What this task involves: Go through the records and give each one again exactly, omitting the images.

Records for processing:
------------------------------

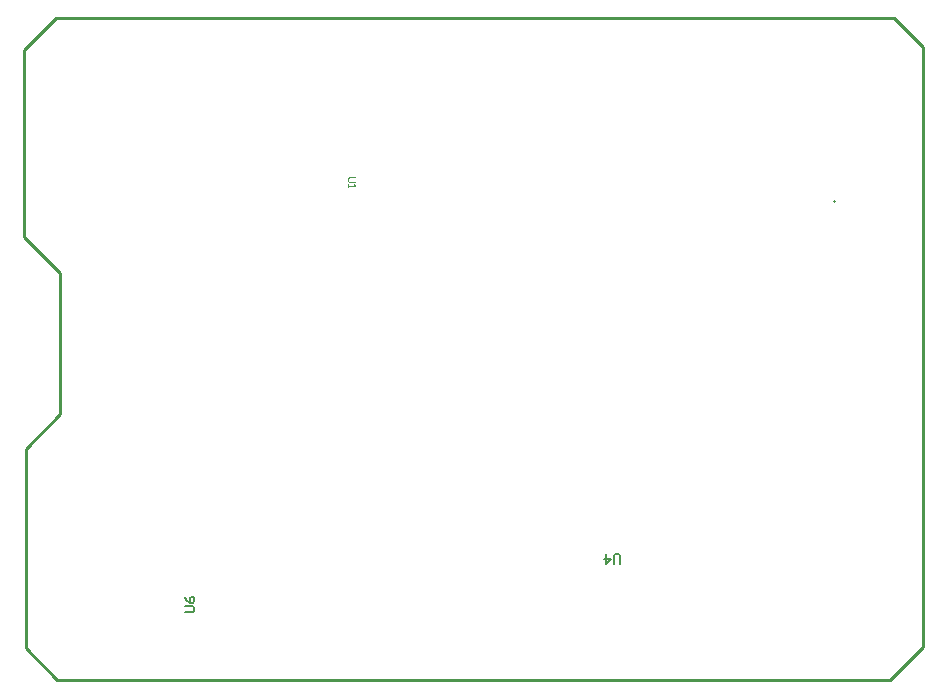
<source format=gm1>
G04*
G04 #@! TF.GenerationSoftware,Altium Limited,Altium Designer,23.2.1 (34)*
G04*
G04 Layer_Color=16711935*
%FSLAX44Y44*%
%MOMM*%
G71*
G04*
G04 #@! TF.SameCoordinates,68E4E8A6-7446-48DA-AA85-862DCAE7E0FD*
G04*
G04*
G04 #@! TF.FilePolarity,Positive*
G04*
G01*
G75*
%ADD88C,0.2540*%
%ADD96C,0.1500*%
%ADD97C,0.1000*%
D88*
X-1270Y374650D02*
Y533400D01*
X20320Y554990D02*
X25400Y560070D01*
X681990D01*
X718820Y0D02*
X731520D01*
X734060Y2540D01*
X26670Y0D02*
X718820D01*
X735330Y560070D02*
X759460Y535940D01*
Y153670D02*
Y535940D01*
X681990Y560070D02*
X735330D01*
X759460Y27940D02*
Y153670D01*
X732519Y999D02*
X759460Y27940D01*
X684530Y405130D02*
X684530Y405130D01*
X-1270Y374650D02*
X29210Y344170D01*
Y224790D02*
Y344170D01*
X0Y195580D02*
X29210Y224790D01*
X0Y26670D02*
Y195580D01*
Y26670D02*
X26670Y0D01*
X-1270Y533400D02*
X20955Y555625D01*
D96*
X134893Y57080D02*
X141557D01*
X142890Y58413D01*
Y61079D01*
X141557Y62412D01*
X134893D01*
Y70409D02*
X136226Y67743D01*
X138891Y65077D01*
X141557D01*
X142890Y66410D01*
Y69076D01*
X141557Y70409D01*
X140224D01*
X138891Y69076D01*
Y65077D01*
X503430Y98373D02*
Y105037D01*
X502097Y106370D01*
X499431D01*
X498098Y105037D01*
Y98373D01*
X491434Y106370D02*
Y98373D01*
X495433Y102371D01*
X490101D01*
D97*
X279048Y425450D02*
X274050D01*
X273050Y424450D01*
Y422451D01*
X274050Y421451D01*
X279048D01*
X273050Y419452D02*
Y417453D01*
Y418452D01*
X279048D01*
X278048Y419452D01*
M02*

</source>
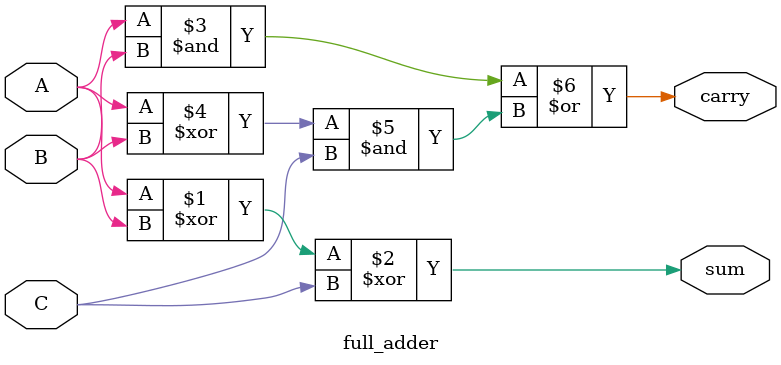
<source format=v>
`timescale 1ns / 1ps
module full_adder( input A,
		input B,
		input C,
		output sum,
		output carry
    );
	 assign sum = A ^ B ^ C;
	 assign carry = (A & B) | ((A^B) & C);


endmodule

</source>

------------------------------

Answer to this task:
<source format=gm1>
G04*
G04 #@! TF.GenerationSoftware,Altium Limited,Altium Designer,23.2.1 (34)*
G04*
G04 Layer_Color=16711935*
%FSLAX44Y44*%
%MOMM*%
G71*
G04*
G04 #@! TF.SameCoordinates,68E4E8A6-7446-48DA-AA85-862DCAE7E0FD*
G04*
G04*
G04 #@! TF.FilePolarity,Positive*
G04*
G01*
G75*
%ADD88C,0.2540*%
%ADD96C,0.1500*%
%ADD97C,0.1000*%
D88*
X-1270Y374650D02*
Y533400D01*
X20320Y554990D02*
X25400Y560070D01*
X681990D01*
X718820Y0D02*
X731520D01*
X734060Y2540D01*
X26670Y0D02*
X718820D01*
X735330Y560070D02*
X759460Y535940D01*
Y153670D02*
Y535940D01*
X681990Y560070D02*
X735330D01*
X759460Y27940D02*
Y153670D01*
X732519Y999D02*
X759460Y27940D01*
X684530Y405130D02*
X684530Y405130D01*
X-1270Y374650D02*
X29210Y344170D01*
Y224790D02*
Y344170D01*
X0Y195580D02*
X29210Y224790D01*
X0Y26670D02*
Y195580D01*
Y26670D02*
X26670Y0D01*
X-1270Y533400D02*
X20955Y555625D01*
D96*
X134893Y57080D02*
X141557D01*
X142890Y58413D01*
Y61079D01*
X141557Y62412D01*
X134893D01*
Y70409D02*
X136226Y67743D01*
X138891Y65077D01*
X141557D01*
X142890Y66410D01*
Y69076D01*
X141557Y70409D01*
X140224D01*
X138891Y69076D01*
Y65077D01*
X503430Y98373D02*
Y105037D01*
X502097Y106370D01*
X499431D01*
X498098Y105037D01*
Y98373D01*
X491434Y106370D02*
Y98373D01*
X495433Y102371D01*
X490101D01*
D97*
X279048Y425450D02*
X274050D01*
X273050Y424450D01*
Y422451D01*
X274050Y421451D01*
X279048D01*
X273050Y419452D02*
Y417453D01*
Y418452D01*
X279048D01*
X278048Y419452D01*
M02*

</source>
<source format=v>
`timescale 1ns / 1ps
module full_adder( input A,
		input B,
		input C,
		output sum,
		output carry
    );
	 assign sum = A ^ B ^ C;
	 assign carry = (A & B) | ((A^B) & C);


endmodule

</source>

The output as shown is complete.